Die digitale Technologie ist zu einem eigenen Konfrontationsfeld geworden“, sagte der französische Präsident
Emmanuel Macron in einer Rede vor der Französischen Militärakademie.
Europa brauche die Fähigkeit, seine „digitalen Infrastrukturen selbst zu kontrollieren“. Die Forderung ist eindeutig: Europa benötigt eigene Kompetenz in digitaler Technologie und eine gemeinsame Cyber Defense.

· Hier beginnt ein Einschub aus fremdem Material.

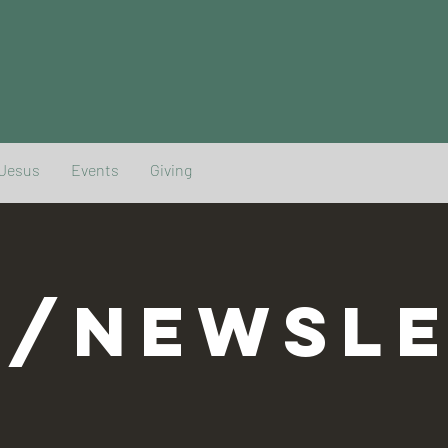
 Jesus
Events
Giving
G/NEWSLE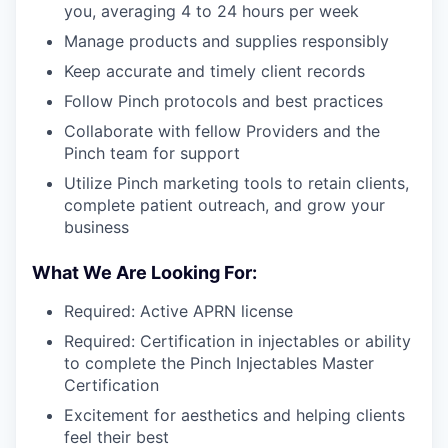
you, averaging 4 to 24 hours per week
Manage products and supplies responsibly
Keep accurate and timely client records
Follow Pinch protocols and best practices
Collaborate with fellow Providers and the
Pinch team for support
Utilize Pinch marketing tools to retain clients,
complete patient outreach, and grow your
business
What We Are Looking For:
Required: Active APRN license
Required: Certification in injectables or ability
to complete the Pinch Injectables Master
Certification
Excitement for aesthetics and helping clients
feel their best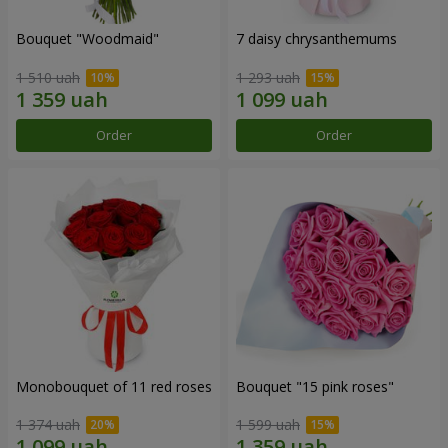
Bouquet "Woodmaid"
7 daisy chrysanthemums
1 510 uah
1 293 uah
Order
Order
Monobouquet of 11 red roses
Bouquet "15 pink roses"
1 374 uah
1 599 uah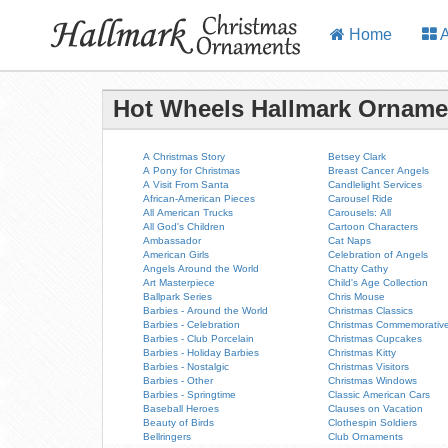
Home
A
Hot Wheels Hallmark Orname
A Christmas Story
Betsey Clark
A Pony for Christmas
Breast Cancer Angels
A Visit From Santa
Candlelight Services
African-American Pieces
Carousel Ride
All American Trucks
Carousels: All
All God's Children
Cartoon Characters
Ambassador
Cat Naps
American Girls
Celebration of Angels
Angels Around the World
Chatty Cathy
Art Masterpiece
Child's Age Collection
Ballpark Series
Chris Mouse
Barbies - Around the World
Christmas Classics
Barbies - Celebration
Christmas Commemorativ
Barbies - Club Porcelain
Christmas Cupcakes
Barbies - Holiday Barbies
Christmas Kitty
Barbies - Nostalgic
Christmas Visitors
Barbies - Other
Christmas Windows
Barbies - Springtime
Classic American Cars
Baseball Heroes
Clauses on Vacation
Beauty of Birds
Clothespin Soldiers
Bellringers
Club Ornaments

Macron stellte auch einen Zusammenhang zwischen Cyber-Abwehr und einer europäischen Kooperation in der Nuklearpolitik her. Seine Äußerungen sind im Lichte des deutsch-französischen Aachener Kooperationsvertrages zu betrachten. In
Artikel 4 heißt es ausdrücklich: „Sie leisten einander im Falle eines Angriffs auf ihre Hoheitsgebiete jede in ihrer Macht stehende Hilfe und Unterstützung; dies schließt militärische
Mittel ein.“
Die NATO ist nach wie vor Garant für unsere Verteidigung. Doch unter
Donald Trump ist die Unterstützung durch die USA in Zweifel gezogen worden. Macron bezeichnete die Institution daraufhin als „hirntot“- beides hat die NATO deutlich geschwächt.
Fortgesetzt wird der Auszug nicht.